19.12.04

A MISS E O PROFESSOR

Olga tinha se apaixonado por Pedro lentamente.
Ele fora namorado de uma amiga; ouvira falar dele. Conheceram-se, em sala de aula. Num primeiro momento, Olga o achara feio e sem atrativos, mas conhecia a fama de inteligente do professor. Ele proclamou comentários políticos e ela vislumbrou possíveis ventos e trovoadas.

Amo quando te inclinas para frente enquanto escutas atentamente o que te digo. E quando tuas narinas se dilatam roubando oxigênio e tuas pálpebras se erguem expondo as pupilas, demonstrando concentração. Amo teus cílios curtos piscando em intervalos próprios, absorvendo minhas teorias.

Pedro corrigiu a prova de Olga e ela pediu que ele opinasse sobre um trabalho antigo. Queria saber se tinha chances na carreira. Começaram a trocar e-mails e a se encontrar eventualmente, para discutir questionamentos teóricos. Ela referiu um autor espanhol que ele não conhecia e ele pediu o livro emprestado.

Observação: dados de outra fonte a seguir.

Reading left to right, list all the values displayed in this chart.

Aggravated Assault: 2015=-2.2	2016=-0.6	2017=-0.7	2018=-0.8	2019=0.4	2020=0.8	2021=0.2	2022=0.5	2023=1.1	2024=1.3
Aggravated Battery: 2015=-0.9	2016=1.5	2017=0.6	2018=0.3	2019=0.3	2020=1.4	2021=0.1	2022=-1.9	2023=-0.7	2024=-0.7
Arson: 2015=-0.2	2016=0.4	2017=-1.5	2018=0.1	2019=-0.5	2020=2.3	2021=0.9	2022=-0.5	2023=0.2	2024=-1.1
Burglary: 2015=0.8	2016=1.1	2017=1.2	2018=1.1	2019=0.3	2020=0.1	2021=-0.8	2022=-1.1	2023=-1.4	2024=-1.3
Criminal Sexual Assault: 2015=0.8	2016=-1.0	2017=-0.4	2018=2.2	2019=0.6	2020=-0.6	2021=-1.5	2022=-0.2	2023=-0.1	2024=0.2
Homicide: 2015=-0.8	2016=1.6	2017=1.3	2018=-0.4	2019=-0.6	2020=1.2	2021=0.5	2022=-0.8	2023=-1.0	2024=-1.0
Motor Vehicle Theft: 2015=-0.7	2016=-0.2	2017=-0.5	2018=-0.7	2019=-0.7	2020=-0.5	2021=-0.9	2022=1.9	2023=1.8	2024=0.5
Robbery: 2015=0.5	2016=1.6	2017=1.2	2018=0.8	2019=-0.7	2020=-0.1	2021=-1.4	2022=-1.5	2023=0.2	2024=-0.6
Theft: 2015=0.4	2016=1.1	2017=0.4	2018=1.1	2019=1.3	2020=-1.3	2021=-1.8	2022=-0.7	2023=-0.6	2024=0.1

Amo quando me achas engraçada e jogas a cabeça para trás numa gargalhada solta, me permitindo adorar as seis obturações da arcada superior e as amídalas escaldadas com o som rouco da tua risada. Amo tua língua presa entre os dentes caninos sempre que esboças um sorriso.

Olga não soube por que tomou aquela atitude, mas ousou dividir sonhos com Pedro, que a escutava com interesse e, com o passar do tempo, também compartilhou anseios, permitindo que ela chegasse cada vez mais perto. Os encontros se tornaram constantes e começaram a almoçar juntos uma vez por semana.

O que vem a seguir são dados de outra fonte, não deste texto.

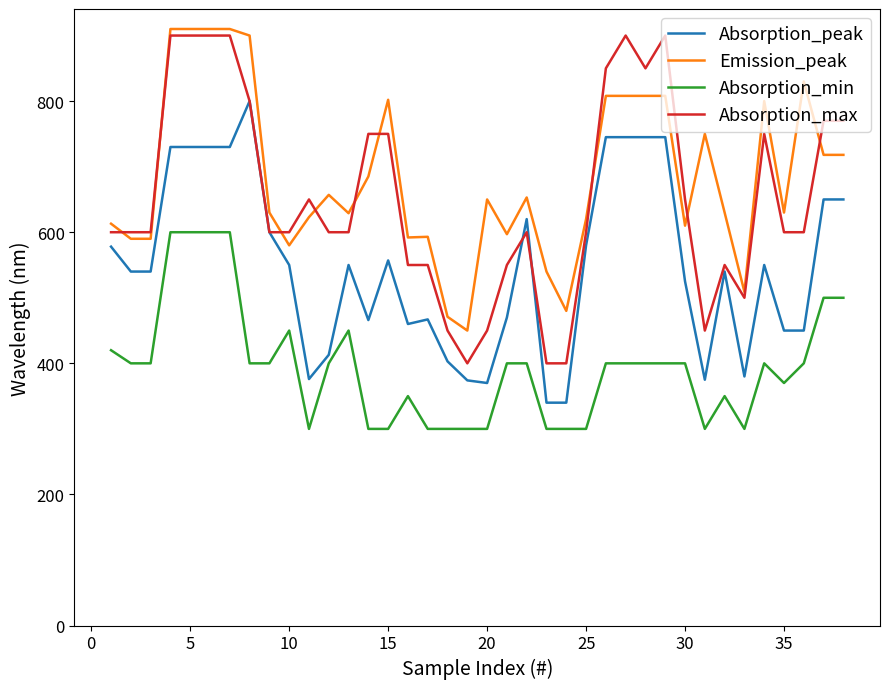

True or false: Absorption_min and Emission_peak cross at least once.

False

Amo teus cabelos compridos que se enroscam no pescoço e que te dão um ar inglês. E tua face marcada pelas espinhas da adolescência e pela feiúra que te faz sem atrativos. Amo tuas pernas longas, levemente tortas e teu joelho direito que se dobra displicente quando estancas relaxado.

Olga mudou a senha do banco para P-E-D-R-O. Sabia que ele era casado, mas ele telefonou às dez horas da noite, num domingo, dia do próprio aniversário. Pedro sempre correspondia quando Olga o procurava e, na Convenção, dispensou os Doutos para sentar-se ao lado dela.

Amo quando fazes graça, no teu jeito sem jeito, sem talento para comédia, sem sarcasmo e sem deboche. E a ironia escondida atrás das frases curtas, das opiniões sérias, dos comentários serenos. Amo teu pragmatismo, teu raciocínio lógico, teu pensamento congruente: preciso, conciso, conclusivo.

Pedro confidenciou a Olga que gostaria de fazer doutorado. Ela nunca descobriu quem contou à mulher dele que eles almoçavam juntos. Pedro acusou Olga de ser indiscreta e depois pediu perdão. Mas Olga foi quem contou a Pedro da aprovação no doutorado, e eles riram juntos.

Amo teu cavanhaque ralo e teu bigode fino, teus negros olhos pequenos, teu nariz aquilino e tuas sobrancelhas espessas, com os cantos externos caídos. Amo teu corpo magro que induz falsa fragilidade, tuas passadas longas de quem caminha com pressa, quase sempre pulando, de botinas marrom.

Segunda-feira Pedro cumprimentou Olga efusivamente pela troca de emprego, beijando-a. Sábado à tarde, Olga foi tomar sorvete. Pedro parou na frente dela lambendo a casquinha e, na mesa ao lado, debruçou-se sobre a cadeira para beijar a mulher: ex-miss. Saíram abraçados e Olga sentiu o cordão, e desabou no meio da rua.